I've gone thru and defined all the inputs & outputs & pinmodes & stuff, I can sort of follow the assembler, and put all the 'subroutines' into their own void sections.
Not sure what to do next.
If you could guide me some, I'm sure I can do more on my own. Haven't done any assembly since college coding a Zilog Z80 or something like that in a lab (one lab was making text scroll across 7 segment displays, that was fun) and saving our code on cassette tapes.

Here's what I'm starting from
http://www.sonic.net/~schlae/gplscoremach.html

Here's what I have done so far
http://www.crossroadsfencing.com/Score_touch_source.pdf
rename to .pde, my file association for Arduino is still messed up and I couldn't get windows to recognize .pde's to upload it.

Thanks!
Robert

CrossRoads,

you can work yourself through the assembler code, but in the end you'll waste a lot of time for probably little gain. The most useful thing in that source code are the comments. From what I remember, the tough part about a scoring machine isn't the coding, but to know how one needs to react to the various signals - for all three weapons - including necessary timings. As you've probably found out, it's more than just "contact closed - light lamp". For epee I have a rather good understanding how things should be (although I would have to check the regulations about the timings), but foil and sabre I never cared about much.

To move forward with this project, you should create a requirement and design document where you put down how that thing should behave, including all the timings, lock-out, how to handle bouncing contacts and transitions (bell or floor hit to arm or shoe hit - what timing apply) etc for each weapon. This is the hard part. Once you have that, a solution can be designed and the implementation will be probably rather straight forward. If you post it (or send it to me), we even can help.

Korman

Hi Korman,
Thanks for the offer.

Pages 175-181 (as marked, but pages 189-196 if you want to print them out)
capture all the timing & lockout requirements.

I don't see that the one I found does the yellow light for when an epee is grounded (against floor/opponents bellguard) or for when your foil/sabre is touching your own lame, so that would be new. Foil & Sabre give no indicators when the grounded floor is touched.

I was thinking as I went to bed, after having found the PIC datasheet, that since it uses very few commands (only has 33? I think, not sure how many are actually used), that I could just define more variables for everywhere it called out a register and just do the same commands in arduino code, and let the arduino convert it to the assembler the ATMega needed.

Robert

Why not just emulate the PIC?

Emulate the PIC - I think that's what I was saying, in my cruder hardware way of thinking :slight_smile:

From reading the comments, it looks there are active signals (or maybe just DC but being turned on & off) being sent out to be picked up by other parts of the weapons (or sent out on one fencers side and picked up by the other).
I had been trying to set up multiple level static voltages and then driving a comparator high/low based on what was contacted, and there were more variations than I could account for.
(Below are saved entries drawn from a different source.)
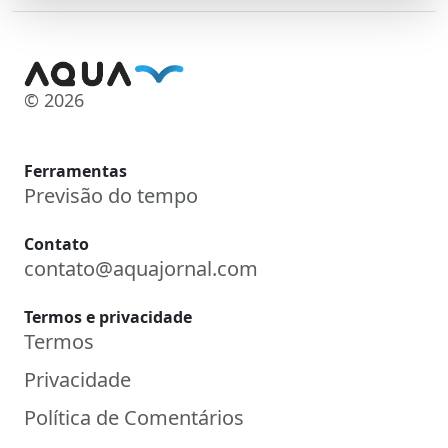
© 2026
Ferramentas
Previsão do tempo
Contato
contato@aquajornal.com
Termos e privacidade
Termos
Privacidade
Política de Comentários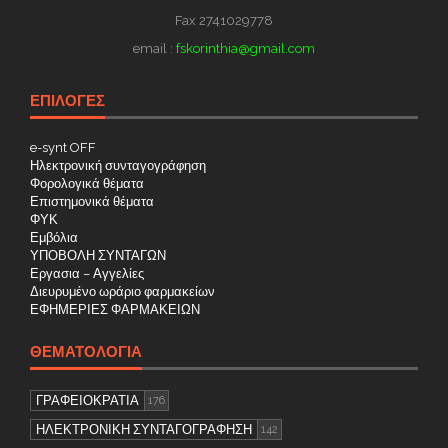
Fax 2741029778
email :
fskorinthia@gmail.com
ΕΠΙΛΟΓΕΣ
e-synt OFF
Ηλεκτρονική συνταγογράφηση
Φορολογικά θέματα
Επιστημονικά θέματα
ΦΥΚ
Εμβόλια
ΥΠΟΒΟΛΗ ΣΥΝΤΑΓΩΝ
Εργασια – Αγγελίες
Διευρυμένο ωράριο φαρμακείων
ΕΦΗΜΕΡΙΕΣ ΦΑΡΜΑΚΕΙΩΝ
ΘΕΜΑΤΟΛΟΓΊΑ
ΓΡΑΦΕΙΟΚΡΑΤΙΑ
176
ΗΛΕΚΤΡΟΝΙΚΗ ΣΥΝΤΑΓΟΓΡΑΦΗΣΗ
142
I'm starting to think this will not all fit on a 328 type chip.
I need 1 input for virtualwire.
4 are tied up with SPI.
I need Tx to send out the touch light info to a set of remote lights.
That leaves 14 - and the PIC design needs 7 inputs for picking up the weapon contacts and 7 outputs for driving signals out.
I need a shift-in line for an address select (to know which remote to listen to, figuring to have at least 8 receivers in the same room eventually).
I need a shift-out to load a shift register to turn on lights & buzzer.
And clock/load line for those.

I'm gonna have to go to a bigger ATMega chip I think!
Or go with 2, one to display the time & score & touch that I already have working (15,552 compiled bytes), and a 2nd one doing what the PIC is doing and sending serial info to the 1st saying turn on this light, turn on that light, stop the clock a good touch has been made.